**TEXTO FORNECIDO:**
- - -
Escolas, correntes, controvérsias têm marcado, ao longo do tempo, a evolução do pensamento sobre o direito
José Reinaldo de Lima Lopes
O direito, embora sendo uma das mais tradicionais disciplinas
universitárias, cujas primeiras escolas datam do final do século 11,
está constantemente em busca de identidade. Pode ser porque o objeto da
discussão e do conhecimento jurídicos tem um caráter peculiar: normas
não existem como as coisas materiais, não ocupam lugar no espaço, não
têm uma realidade molecular. E, mesmo assim, poucos diriam que direito
ou normas jurídicas não existem, ou não passam de ficção, ou fantasias
como o Papai Noel ou o unicórnio. O direito assemelha-se a outras
práticas segundo regras, como jogos ou línguas. Embora línguas e jogos
não existam como objetos moleculares, todos lhes reconhecem uma
existência objetiva, e, apesar de frutos da ação humana, não podem ser
mudados por seus falantes ou jogadores individuais. Fazer perguntas
sobre esta natureza curiosa das regras e sistemas jurídicos é uma das
ocupações principais da filosofia do direito.
Ela se ocupa desses aspectos mais gerais e abstratos dos sistemas
jurídicos e abre-se em diversas correntes que os explicam de formas
variadas. É tradicionalmente feita pelos próprios juristas, embora
também filósofos dela se ocupem, e hoje é ensinada em todos os lugares
em que se ensina direito nas universidades. Não é por acaso, pois várias
das perguntas feitas pela filosofia do direito são também as que os
juristas se fazem especialmente quando chamados em casos difíceis a
aplicar o seu conhecimento: casos novos diante de leis velhas, propostas
de novas leis para novos casos, propostas de novas leis para casos
velhos e assim por diante. Por isso, problemas da filosofia do direito
são às vezes desdobramentos de dificuldades que qualquer jurista
encontra para aplicar a lei ao caso concreto.
É a atividade de conhecer e aplicar as leis, com seus inúmeros
problemas concretos, que estimula o pensamento filosófico a respeito do
direito. Qual a lei a aplicar? A lei que se pretende aplicar está em
vigor? É compatível com as outras leis existentes? As leis novas revogam
as leis velhas, ou, pelo contrário, os costumes, sendo por definição
mais estáveis, devem ser preferidos a inovações? Pode o poder político
mudar tudo a qualquer tempo ou há limites? Os limites são tradicionais
ou racionais, particulares ou universais? A lei é um capricho de quem
tem o poder ou a força para impor sua vontade ou é alguma coisa que se
pode compreender e justificar com motivos mais ou menos plausíveis e
aceitáveis por qualquer um? E a grande questão de todas: a decisão, a
norma, a sociedade são justas? Por qual critério medir sua justiça? Como
a filosofia não procede por simples dedução das coisas, mas por
reflexão crítica ou refutação das opiniões normalmente aceitas, as
perguntas da filosofia do direito procedem, no fundo, de perguntas de
juristas feitas em chave filosófica.
- - -
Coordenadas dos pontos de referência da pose

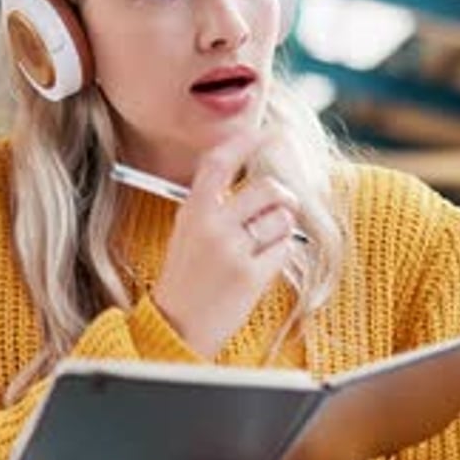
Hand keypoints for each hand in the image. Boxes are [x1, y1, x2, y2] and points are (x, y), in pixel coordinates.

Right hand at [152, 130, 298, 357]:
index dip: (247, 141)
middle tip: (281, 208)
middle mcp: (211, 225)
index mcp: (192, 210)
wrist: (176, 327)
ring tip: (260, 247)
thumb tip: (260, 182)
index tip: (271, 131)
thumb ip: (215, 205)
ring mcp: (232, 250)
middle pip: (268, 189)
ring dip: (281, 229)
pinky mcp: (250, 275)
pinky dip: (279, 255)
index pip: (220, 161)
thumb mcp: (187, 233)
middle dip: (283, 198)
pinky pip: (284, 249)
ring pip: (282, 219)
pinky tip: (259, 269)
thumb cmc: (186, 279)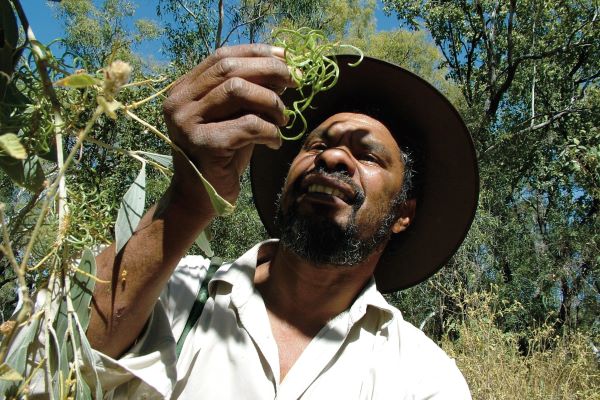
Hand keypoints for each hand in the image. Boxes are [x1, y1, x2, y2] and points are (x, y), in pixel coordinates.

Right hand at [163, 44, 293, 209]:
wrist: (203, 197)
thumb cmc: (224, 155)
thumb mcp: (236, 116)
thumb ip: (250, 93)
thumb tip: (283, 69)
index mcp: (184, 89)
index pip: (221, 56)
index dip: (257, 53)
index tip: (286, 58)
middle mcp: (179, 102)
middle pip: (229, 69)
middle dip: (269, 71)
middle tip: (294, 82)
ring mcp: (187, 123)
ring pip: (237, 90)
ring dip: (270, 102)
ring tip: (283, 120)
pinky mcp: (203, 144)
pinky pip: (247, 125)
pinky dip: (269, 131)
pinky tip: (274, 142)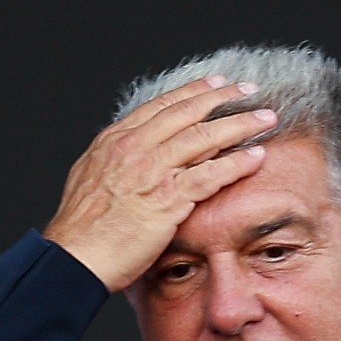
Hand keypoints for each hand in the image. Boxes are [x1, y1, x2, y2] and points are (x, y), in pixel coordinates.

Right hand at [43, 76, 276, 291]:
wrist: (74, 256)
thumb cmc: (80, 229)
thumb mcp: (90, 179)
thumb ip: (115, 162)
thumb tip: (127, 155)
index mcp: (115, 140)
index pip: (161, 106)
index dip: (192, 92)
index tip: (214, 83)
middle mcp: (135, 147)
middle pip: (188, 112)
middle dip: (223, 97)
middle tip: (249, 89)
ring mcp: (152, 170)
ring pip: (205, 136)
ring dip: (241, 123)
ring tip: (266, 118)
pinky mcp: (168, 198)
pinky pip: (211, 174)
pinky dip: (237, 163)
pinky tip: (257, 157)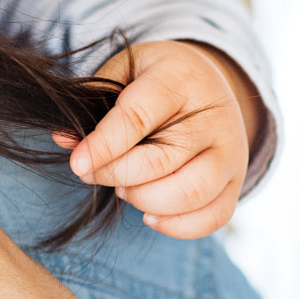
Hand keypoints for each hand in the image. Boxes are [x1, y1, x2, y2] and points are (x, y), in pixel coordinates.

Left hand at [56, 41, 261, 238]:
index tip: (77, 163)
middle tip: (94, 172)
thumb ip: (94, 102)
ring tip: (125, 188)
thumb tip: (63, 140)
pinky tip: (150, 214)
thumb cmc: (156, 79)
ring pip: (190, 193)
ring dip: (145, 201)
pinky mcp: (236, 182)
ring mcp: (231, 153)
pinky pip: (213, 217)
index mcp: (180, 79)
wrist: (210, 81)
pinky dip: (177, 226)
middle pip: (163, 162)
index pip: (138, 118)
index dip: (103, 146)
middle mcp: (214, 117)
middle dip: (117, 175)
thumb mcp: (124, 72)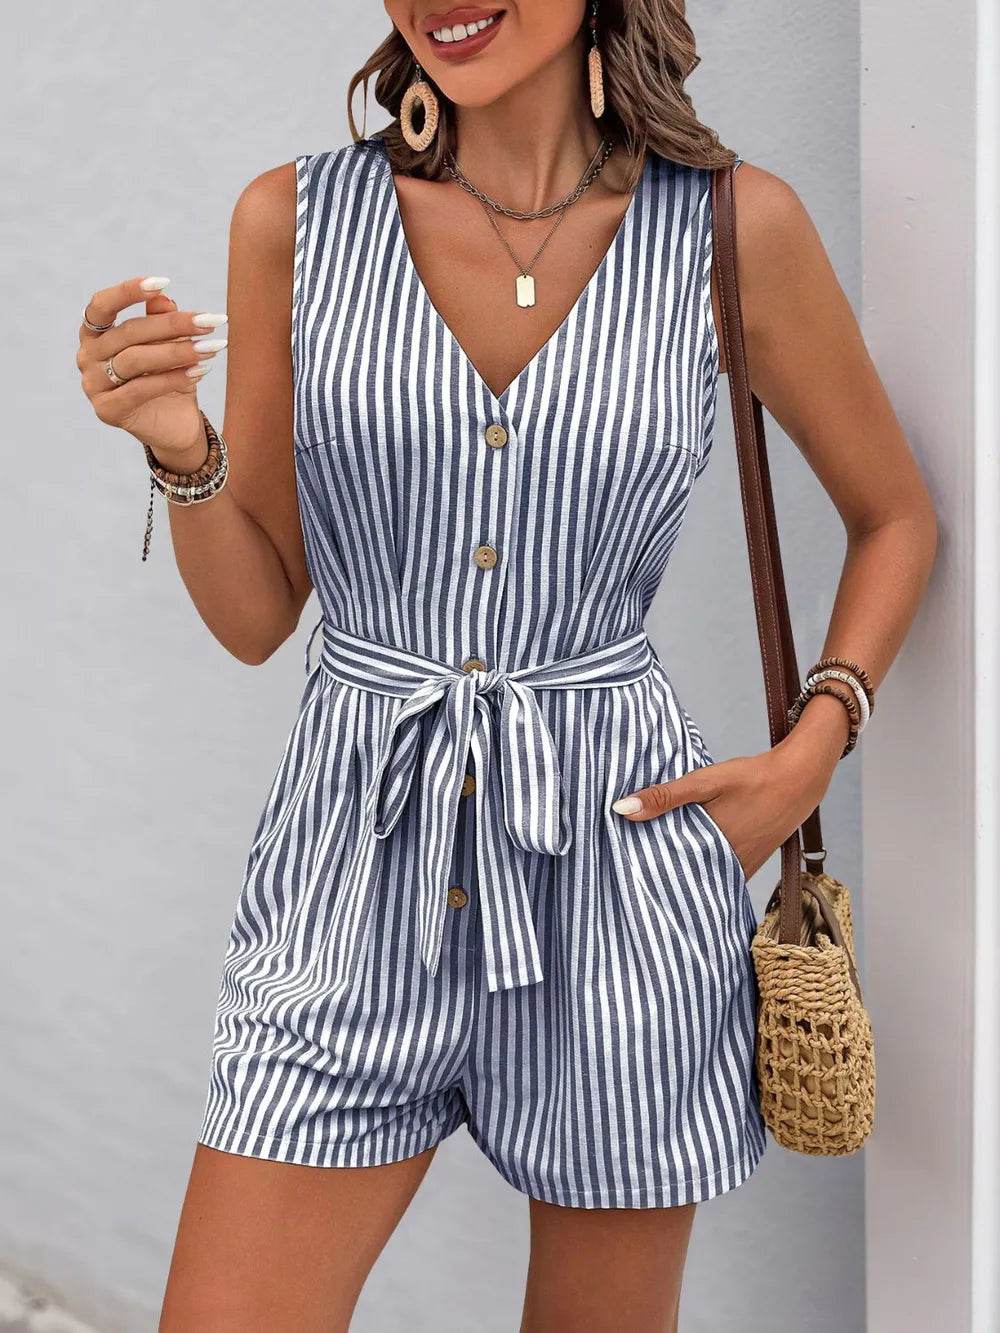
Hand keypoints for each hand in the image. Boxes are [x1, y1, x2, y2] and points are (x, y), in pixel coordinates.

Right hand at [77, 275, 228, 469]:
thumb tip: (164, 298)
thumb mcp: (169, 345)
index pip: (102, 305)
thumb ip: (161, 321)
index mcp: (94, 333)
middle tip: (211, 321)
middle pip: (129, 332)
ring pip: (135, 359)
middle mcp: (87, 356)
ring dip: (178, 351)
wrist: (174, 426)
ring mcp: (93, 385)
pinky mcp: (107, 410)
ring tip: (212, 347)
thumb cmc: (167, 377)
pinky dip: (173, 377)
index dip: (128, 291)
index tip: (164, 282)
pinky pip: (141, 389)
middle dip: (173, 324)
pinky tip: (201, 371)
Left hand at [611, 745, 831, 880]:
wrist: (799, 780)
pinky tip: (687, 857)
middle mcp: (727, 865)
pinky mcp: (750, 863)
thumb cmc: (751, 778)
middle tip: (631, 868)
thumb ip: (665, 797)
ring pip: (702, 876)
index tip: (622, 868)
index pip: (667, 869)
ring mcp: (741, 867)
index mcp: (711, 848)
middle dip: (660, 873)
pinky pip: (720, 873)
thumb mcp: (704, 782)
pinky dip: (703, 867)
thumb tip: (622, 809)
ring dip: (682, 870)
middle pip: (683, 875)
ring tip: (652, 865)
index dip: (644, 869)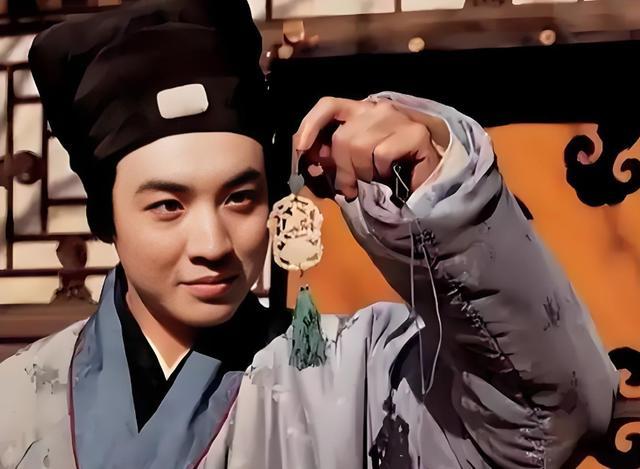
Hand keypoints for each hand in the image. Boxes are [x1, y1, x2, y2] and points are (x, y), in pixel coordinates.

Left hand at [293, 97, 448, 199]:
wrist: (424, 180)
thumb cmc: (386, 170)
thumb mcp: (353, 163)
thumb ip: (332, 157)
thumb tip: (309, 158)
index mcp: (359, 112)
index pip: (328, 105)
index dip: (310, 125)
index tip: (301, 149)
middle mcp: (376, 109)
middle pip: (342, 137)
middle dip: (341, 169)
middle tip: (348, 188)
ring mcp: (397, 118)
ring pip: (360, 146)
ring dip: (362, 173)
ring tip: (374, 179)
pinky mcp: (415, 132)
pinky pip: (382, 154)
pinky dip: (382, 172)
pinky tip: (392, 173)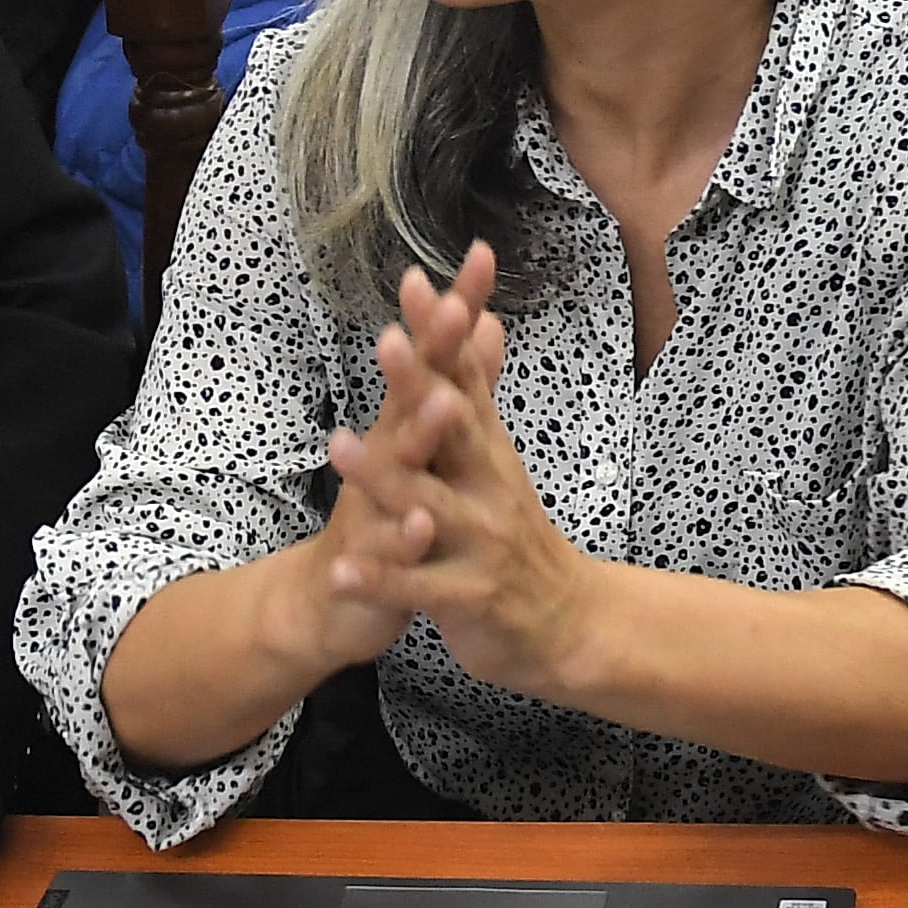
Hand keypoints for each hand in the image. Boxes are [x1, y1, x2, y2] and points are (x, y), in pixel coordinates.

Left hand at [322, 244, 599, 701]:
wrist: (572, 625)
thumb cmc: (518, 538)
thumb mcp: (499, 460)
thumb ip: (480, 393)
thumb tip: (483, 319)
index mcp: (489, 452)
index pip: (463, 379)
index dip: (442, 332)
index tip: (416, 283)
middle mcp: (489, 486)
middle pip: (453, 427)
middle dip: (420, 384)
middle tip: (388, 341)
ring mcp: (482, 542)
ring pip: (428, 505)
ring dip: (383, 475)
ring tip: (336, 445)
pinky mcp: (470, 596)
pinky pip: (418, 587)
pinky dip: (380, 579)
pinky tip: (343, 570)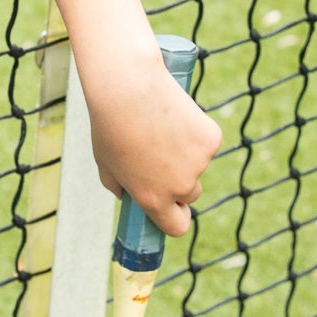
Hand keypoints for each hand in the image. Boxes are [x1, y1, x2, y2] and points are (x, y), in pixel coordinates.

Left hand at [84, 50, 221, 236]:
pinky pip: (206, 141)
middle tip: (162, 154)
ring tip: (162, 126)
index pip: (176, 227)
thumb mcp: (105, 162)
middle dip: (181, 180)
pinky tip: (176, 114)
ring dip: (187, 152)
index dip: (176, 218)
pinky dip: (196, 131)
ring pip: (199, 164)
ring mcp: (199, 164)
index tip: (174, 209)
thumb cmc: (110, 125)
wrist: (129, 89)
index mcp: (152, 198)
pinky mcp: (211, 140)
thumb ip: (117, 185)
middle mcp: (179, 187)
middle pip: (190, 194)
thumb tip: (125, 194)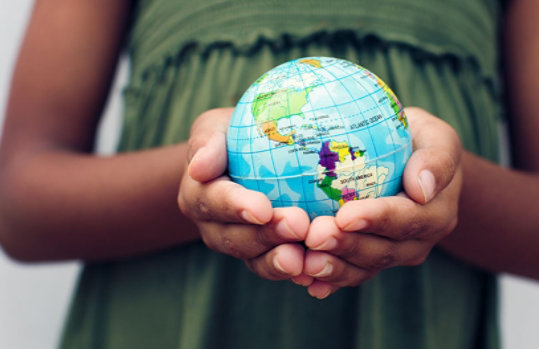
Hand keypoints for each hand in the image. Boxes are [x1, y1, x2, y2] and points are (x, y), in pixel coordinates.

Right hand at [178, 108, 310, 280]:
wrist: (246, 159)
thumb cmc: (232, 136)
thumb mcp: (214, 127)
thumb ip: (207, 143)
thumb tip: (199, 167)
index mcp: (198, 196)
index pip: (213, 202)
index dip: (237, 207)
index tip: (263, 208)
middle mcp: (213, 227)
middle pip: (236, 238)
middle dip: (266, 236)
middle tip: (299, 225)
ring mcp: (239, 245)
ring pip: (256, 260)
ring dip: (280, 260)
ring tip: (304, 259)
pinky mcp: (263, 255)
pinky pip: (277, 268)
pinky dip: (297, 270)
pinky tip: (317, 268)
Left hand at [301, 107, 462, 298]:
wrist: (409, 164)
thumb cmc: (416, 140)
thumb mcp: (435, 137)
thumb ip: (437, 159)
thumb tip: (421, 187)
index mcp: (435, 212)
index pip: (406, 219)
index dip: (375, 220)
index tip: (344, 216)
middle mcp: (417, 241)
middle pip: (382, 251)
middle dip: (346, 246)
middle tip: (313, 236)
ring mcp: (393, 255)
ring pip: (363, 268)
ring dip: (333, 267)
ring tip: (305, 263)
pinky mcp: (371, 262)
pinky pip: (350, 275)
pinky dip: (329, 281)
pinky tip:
- - -
**TAREFA A:** Por favor, devolva sem alterações o trecho do texto sobre filosofia do direito entre "Ela se ocupa" e "ao caso concreto.", inclusive.
**TAREFA B:** Segundo o texto sobre filosofia do direito, de quando datam as primeiras escolas de direito?

**RESPOSTA A:**
Ela se ocupa desses aspectos mais gerais e abstratos dos sistemas
jurídicos e abre-se em diversas correntes que os explicam de formas
variadas. É tradicionalmente feita pelos próprios juristas, embora
também filósofos dela se ocupem, e hoje é ensinada em todos os lugares
em que se ensina direito nas universidades. Não é por acaso, pois várias
das perguntas feitas pela filosofia do direito são também as que os
juristas se fazem especialmente quando chamados em casos difíceis a
aplicar o seu conhecimento: casos novos diante de leis velhas, propostas
de novas leis para novos casos, propostas de novas leis para casos
velhos e assim por diante. Por isso, problemas da filosofia do direito
são às vezes desdobramentos de dificuldades que qualquer jurista
encontra para aplicar a lei ao caso concreto.

**RESPOSTA B:** Do final do século 11.